I don’t like to beat around the bush, so I just ask Valerii how data can help make money. “What’s the goal: to speculate or invest?” he parries. “The goal is to make money,” I smile.

Valerii seems amused by my question:

The easiest way to make money is to buy Bitcoin and forget about it for ten years. Not the worst strategy, at least it was like that — those who did it ten years ago are hardly complaining now.”

So it is, but, as Valerii himself agrees, what will happen in the future — no one knows. So we’re back to speculation. My interviewee is skeptical about trying to make money from them.

“Successful speculation is mainly handled by organizations, not people.

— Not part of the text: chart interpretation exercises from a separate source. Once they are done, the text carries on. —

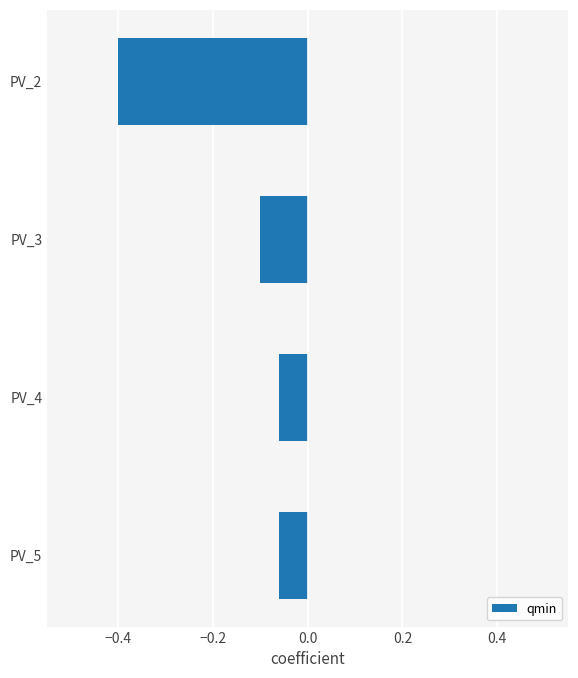

What is the value of the 1st bar from the top?

-0.4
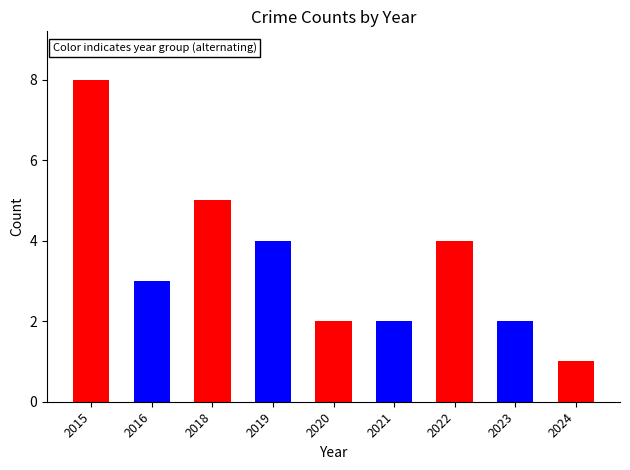

What is the smallest value displayed?

1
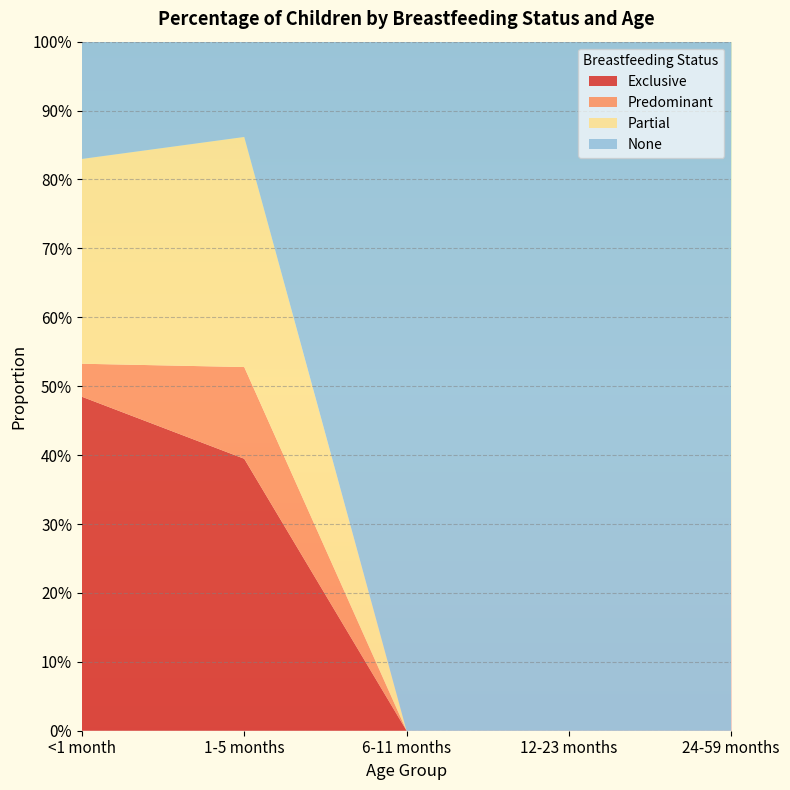

Reading left to right, list all the values displayed in this chart.

Exclusive: 0.5	0.4	0.0	0.0	0.0
Predominant: 0.0	0.1	0.0	0.0	0.0
Partial: 0.3	0.3	0.0	0.0	0.0
None: 0.2	0.1	1.0	1.0	1.0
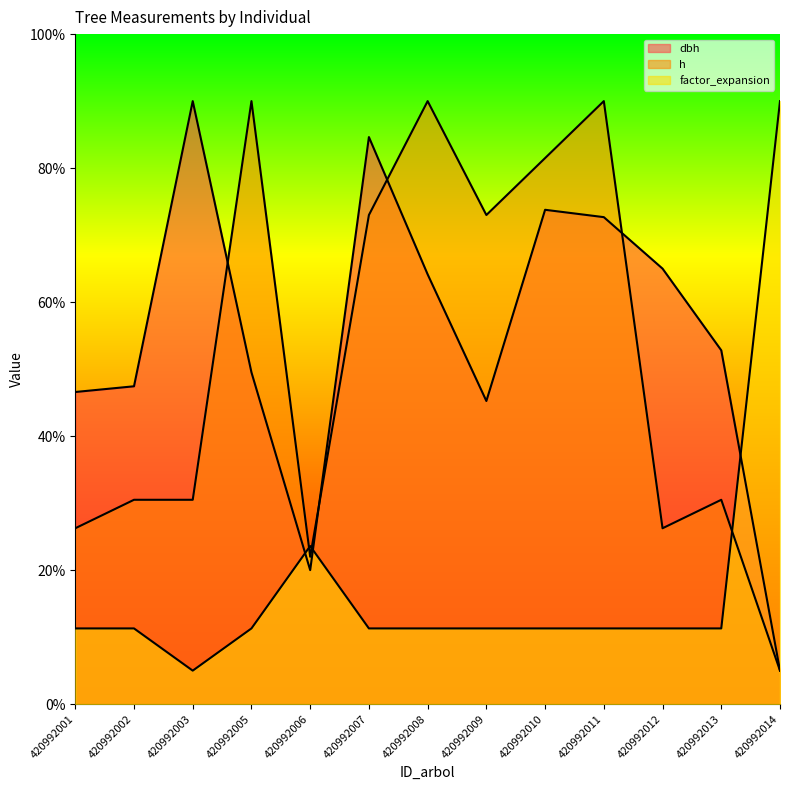

After their last crossing, which series has the higher values: h or factor_expansion?

factor_expansion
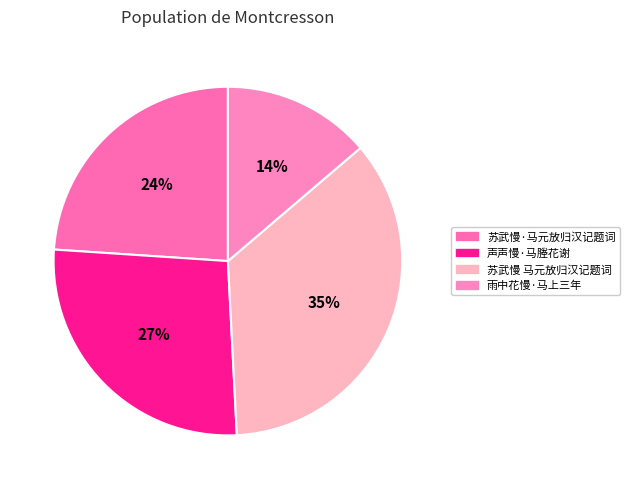

How many segments does this pie chart have?

4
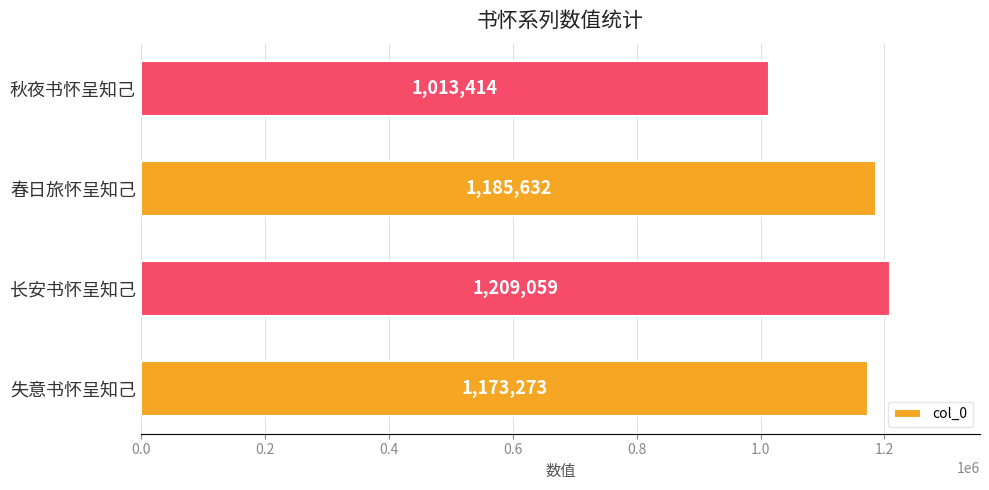

What is the difference between the maximum and minimum values?

195645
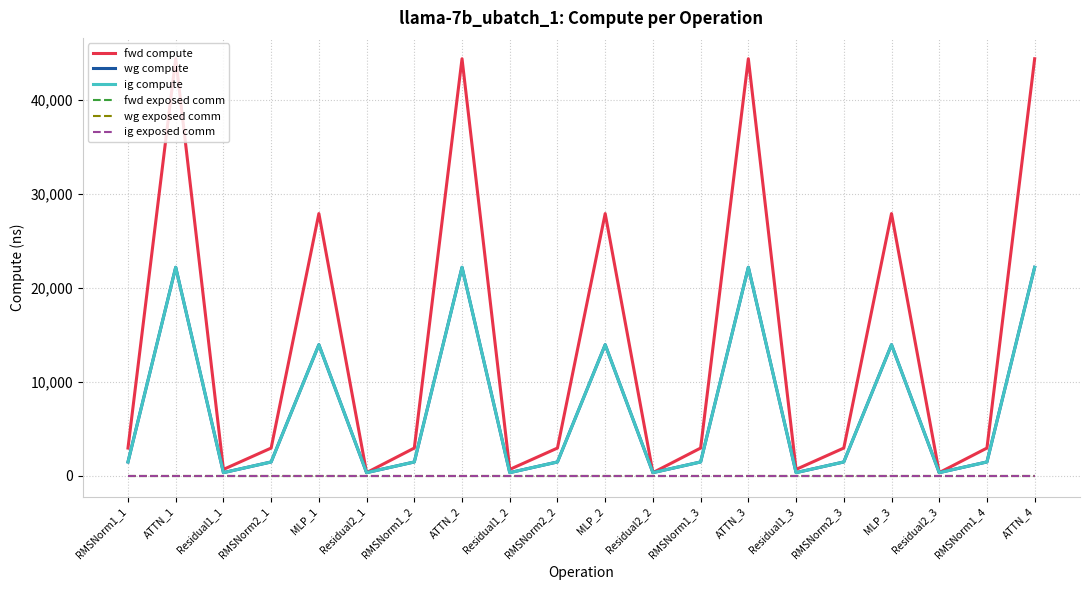

Is this an area chart (filled region under the line)?

No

Because you have to collect and process signals, you need infrastructure and resources for that,” he says. “Any effective trading is based on math and data analytics. If you figure them out and are able to fight for milli or nanoseconds, it’ll work. And if you do not figure it out, you’re more likely to get made. But that’s okay; that’s how the market works: someone has to lose.”

Crypto is a casino: but there’s a chance to stop betting blind

I ask Valerii if that means “abandon all hope, ye who enter here.”

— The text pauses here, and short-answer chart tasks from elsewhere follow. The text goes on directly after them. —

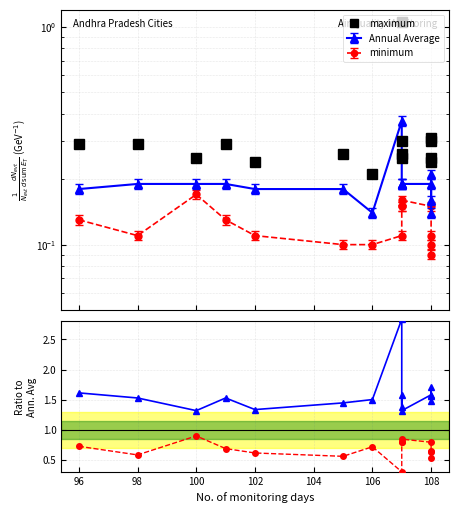

True or false: maximum and max/avg intersect in this chart.

False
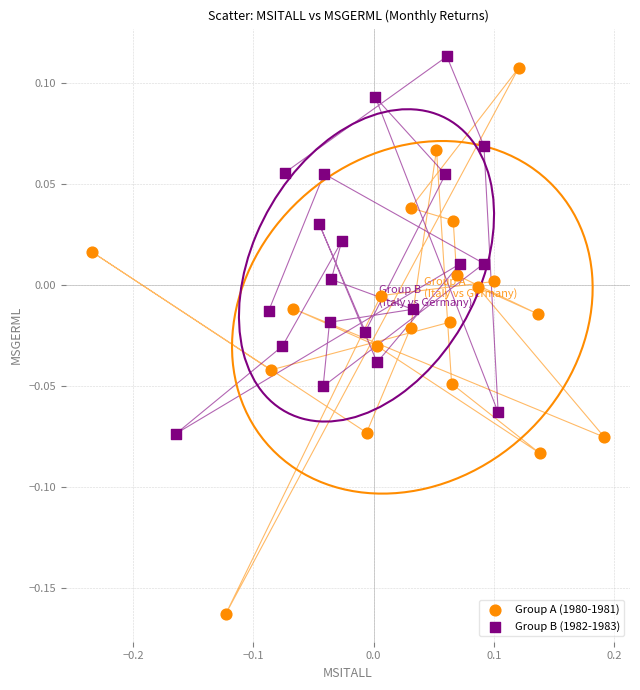

Which series contains the lowest Y value?

Group A (1980-1981)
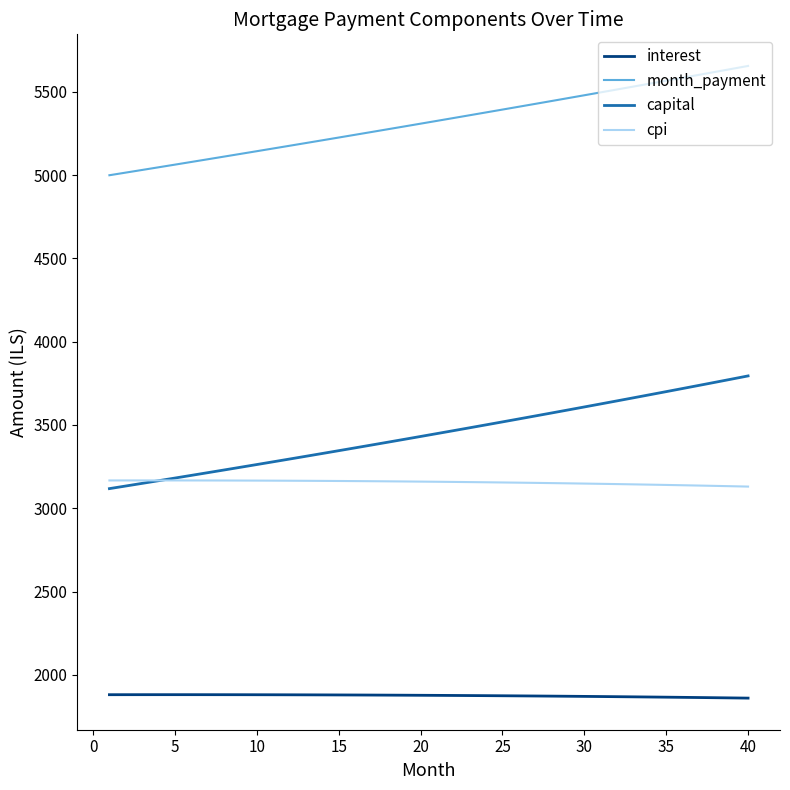

True or false: capital and interest cross at least once.

False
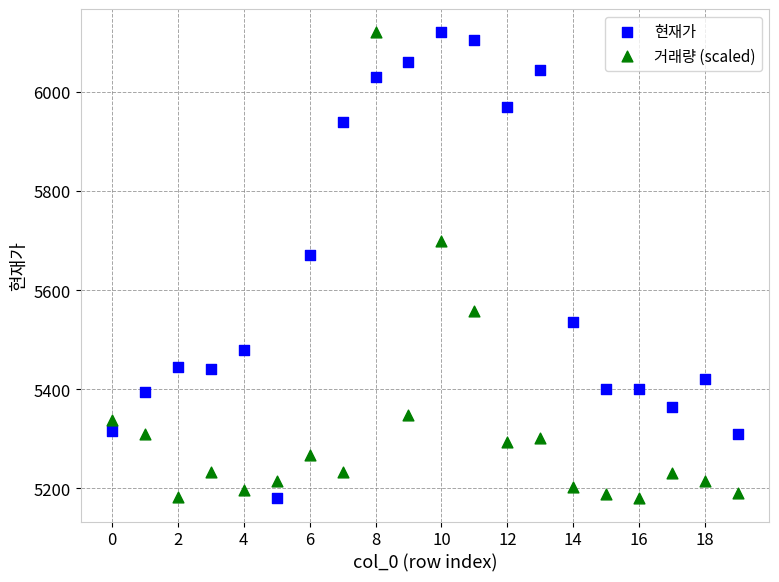

In the 현재가 series, what Y value is closest to 5650?

5670.0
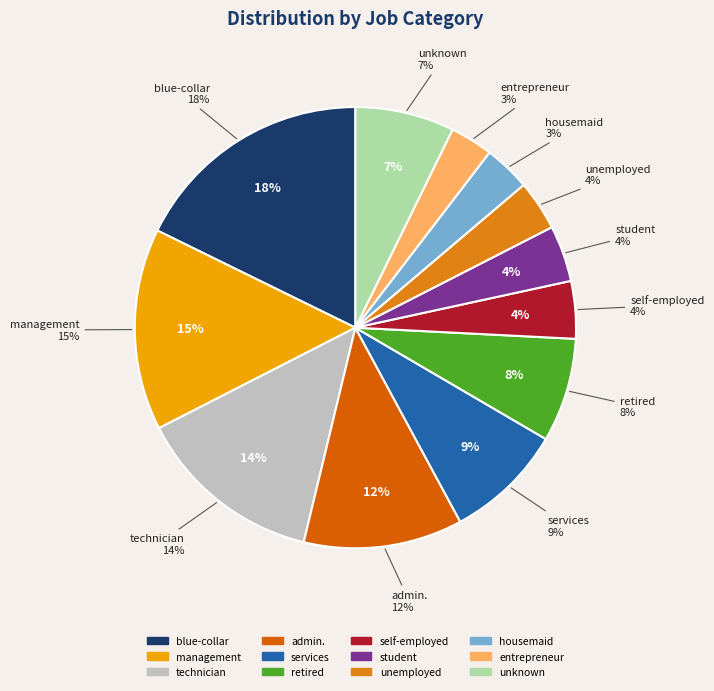

Which category has the biggest portion of the pie?

blue-collar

“Well, why not,” he reassures me. “You can make money in a casino, and this is a casino, too. It’s just that when you catch a wave, you shouldn’t think it’s because you’re a genius trader.”

He adds that if one wants to go into speculation like a casino, there’s nothing wrong with that, but one will have to be prepared to lose. To stress, this applies to speculation, e.g. quickly buying and selling assets in a desire to make money on the difference.

So what should do those don’t want to bet at random but have a desire to understand what they’re doing, at least a little bit? Unfortunately, there are no simple answers.

But here are some tips from Valerii:

  1. Read books: on mathematics, statistics, and calculus. “It’s serious learning, yes, but there’s no book that you can pick up, read, and understand all at once.”
  2. Try your hand at a test environment. “There’s a platform called Kaggle where periodically trading companies put up competitions. Try your hand at it. If you end up in the top 100, you can extrapolate that to the crypto world.”
  3. Go to a trading office. “Trading is a full-time job. And being a solo trader makes no sense — you won’t make much. You have to work in a team.”